Segment Start: PROVIDED DATA

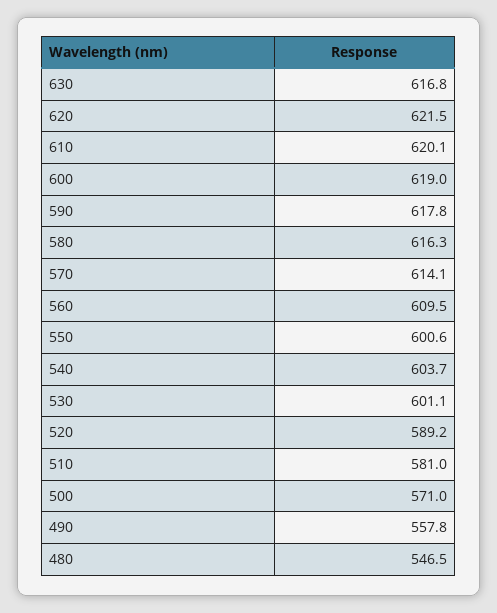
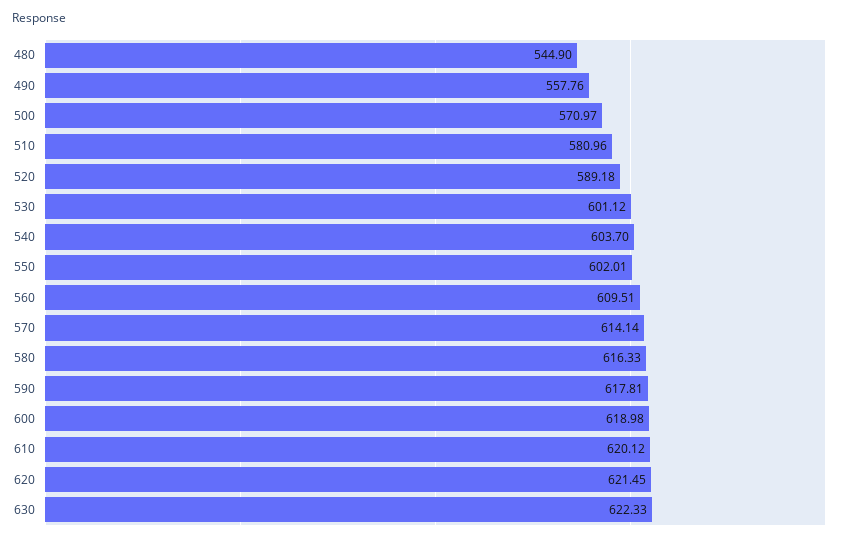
  {
-   "630": 616.8,
+   "630": 622.33,
    "620": 621.45,
    "610": 620.12,
    "600": 618.98,
    "590": 617.81,
    "580": 616.33,
    "570": 614.14,
    "560": 609.51,
-   "550": 600.6,
+   "550": 602.01,
    "540": 603.7,
    "530": 601.12,
    "520": 589.18,
    "510": 580.96,
    "500": 570.97,
    "490": 557.76,
-   "480": 546.5
+   "480": 544.9
  }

Segment End: PROVIDED DATA

TO DO
Leave out the pictures, then copy all the remaining text in the records exactly.

EXERCISE RESPONSE
  {
-   "630": 616.8,
+   "630": 622.33,
    "620": 621.45,
    "610": 620.12,
    "600": 618.98,
    "590": 617.81,
    "580": 616.33,
    "570": 614.14,
    "560": 609.51,
-   "550": 600.6,
+   "550": 602.01,
    "540": 603.7,
    "530": 601.12,
    "520": 589.18,
    "510": 580.96,
    "500": 570.97,
    "490": 557.76,
-   "480": 546.5
+   "480": 544.9
  }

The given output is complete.